Some tenets belong to night
Can't we hear ourselves?
Is there no echo, no caution pounding at our heart
barreling down the Halls of Time?
Have we inherited the mantle of immortality in vain?
Why feign deafness when hist'ry screams
and the ghosts of death wail from their graves?
Have we forgot as niggras lynched forgot
as so many peons crushed beneath notice forgot?
Have we forgot lies passed one generation to the next
like forgers repeating crimes the murderers forgot?
It's grace to go deaf, to fake blindness in the sun
to be on TV laughing when they hang the scum
then view their bodies urinating upon themselves.
What we bear is ign'rance passing each other in fear
the unmarked enemy snoring in our beds.
Our curtains hide, our shades reveal tales.
Our rural routes are hostels along which intellectuals flee.
Does it matter, then, the naming of our god
when the religion of the nation is the godness of the people?
Can't god be substance and yet bottom of the pit?
Some tenets belong to night alone
like sensible wars and spare revolutions.

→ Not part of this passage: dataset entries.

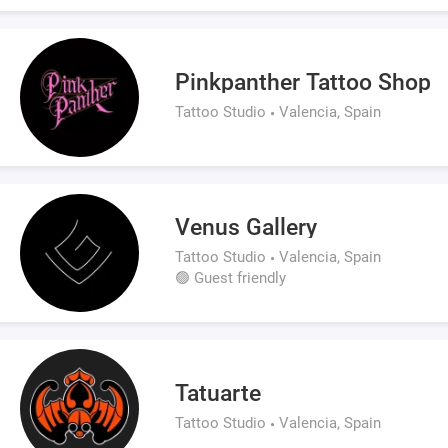
Pinkpanther Tattoo Shop
Tattoo Studio
Valencia, Spain
Venus Gallery
Tattoo Studio
Valencia, Spain
🟢 Guest friendly
Tatuarte
Tattoo Studio
Valencia, Spain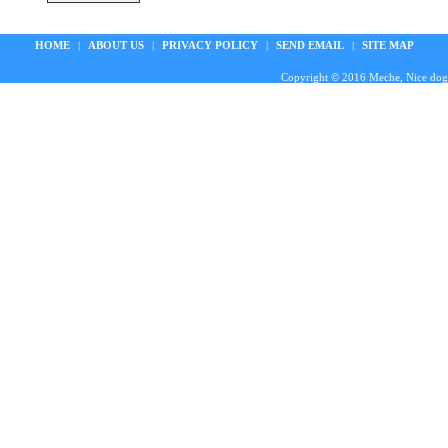
HOME
|
ABOUT US
|
PRIVACY POLICY
|
SEND EMAIL
|
SITE MAP
Copyright © 2016 Meche, Nice doggie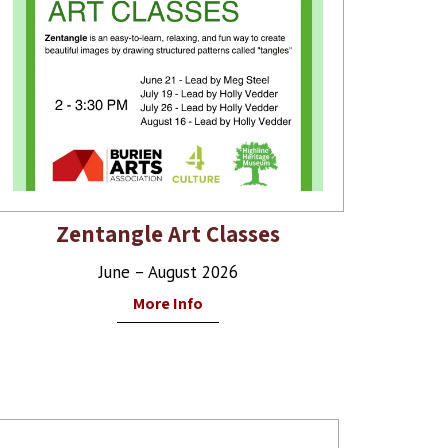
Zentangle Art Classes
June – August 2026
More Info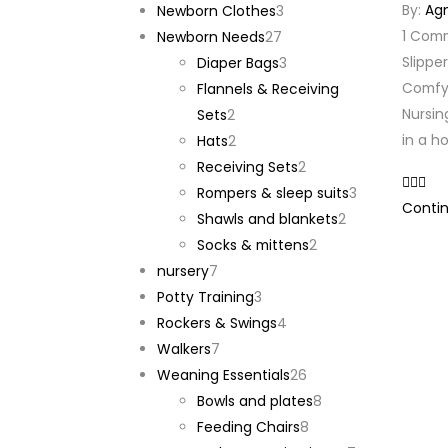
By:
Ag
products
3
Newborn Clothes
3
1
Com
27
products
Newborn Needs
27
Slippe
products
3
Diaper Bags
3
Comfy 
products
Flannels & Receiving
Nursin
2
Sets
2
in a h
products
2
Hats
2
products
2
Receiving Sets
2
products
3
Rompers & sleep suits
3
Contin
2
products
Shawls and blankets
2
2
products
Socks & mittens
2
7
products
nursery
7
products
3
Potty Training
3
products
4
Rockers & Swings
4
7
products
Walkers
7
products
26
Weaning Essentials
26
products
8
Bowls and plates
8
8
products
Feeding Chairs
8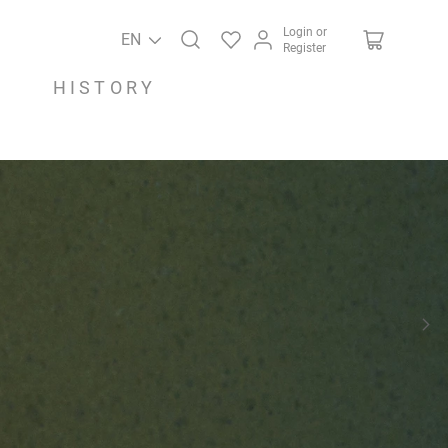
Login or
EN
Register
HISTORY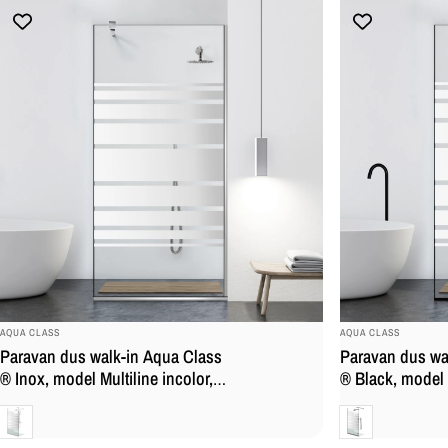
BRAND:
BRAND:
AQUA CLASS
AQUA CLASS
Paravan dus walk-in Aqua Class
Paravan dus wa
® Inox, model Multiline incolor,
® Black, model M
feronerie full inox, sticla
feronerie full i
Clara
Clara
securizata
sticla securizat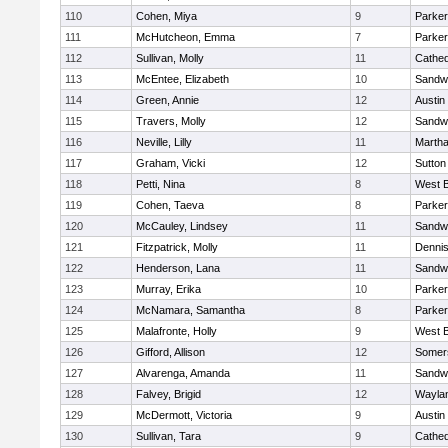
110
Cohen, Miya
9
Parker
111
McHutcheon, Emma
7
Parker
112
Sullivan, Molly
11
Cathed
113
McEntee, Elizabeth
10
Sandw
114
Green, Annie
12
Austin
115
Travers, Molly
12
Sandw
116
Neville, Lilly
11
Martha
117
Graham, Vicki
12
Sutton
118
Petti, Nina
8
West B
119
Cohen, Taeva
8
Parker
120
McCauley, Lindsey
11
Sandw
121
Fitzpatrick, Molly
11
Denni
122
Henderson, Lana
11
Sandw
123
Murray, Erika
10
Parker
124
McNamara, Samantha
8
Parker
125
Malafronte, Holly
9
West B
126
Gifford, Allison
12
Somers
127
Alvarenga, Amanda
11
Sandw
128
Falvey, Brigid
12
Wayla
129
McDermott, Victoria
9
Austin
130
Sullivan, Tara
9
Cathed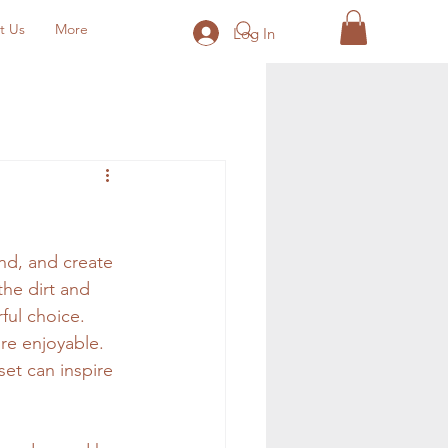
t Us
More
Log In
nd, and create 
the dirt and 
ful choice. 
re enjoyable. 
et can inspire 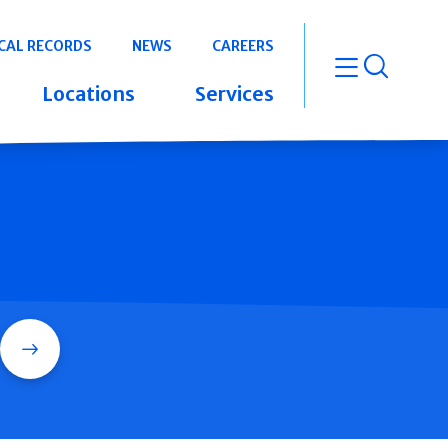
CAL RECORDS
NEWS
CAREERS
open m
Locations
Services
Search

*Reflections of Sydney Poitier:
-A survival tactic that worked well for me was one I had gotten from my mother: "Charm them, son," she said, "into neutral." Being charming bought me tine by allowing me to at least temporarily deflect the jabs of a threatening society.
You can see, within the context of how I lived and how I was beginning to work out a relationship between myself and the complex place, that I wasn't free to indulge totally in delights. There were delights; there were indulgences. But I never lost sight of the fact that I had to cover my back, that I was always onstage.
Society had created laws to keep me at a distance, or out of sight altogether. Learning to survive in that often-hostile world was trail-and-error, step-by-step; and just as when I was learning to pick fruit from the sapodilla trees, I often got stung.
"Oh, so that's how that works," I would realize. So my closet is full of encounters and mistakes and tools and lessons learned truly the hard way.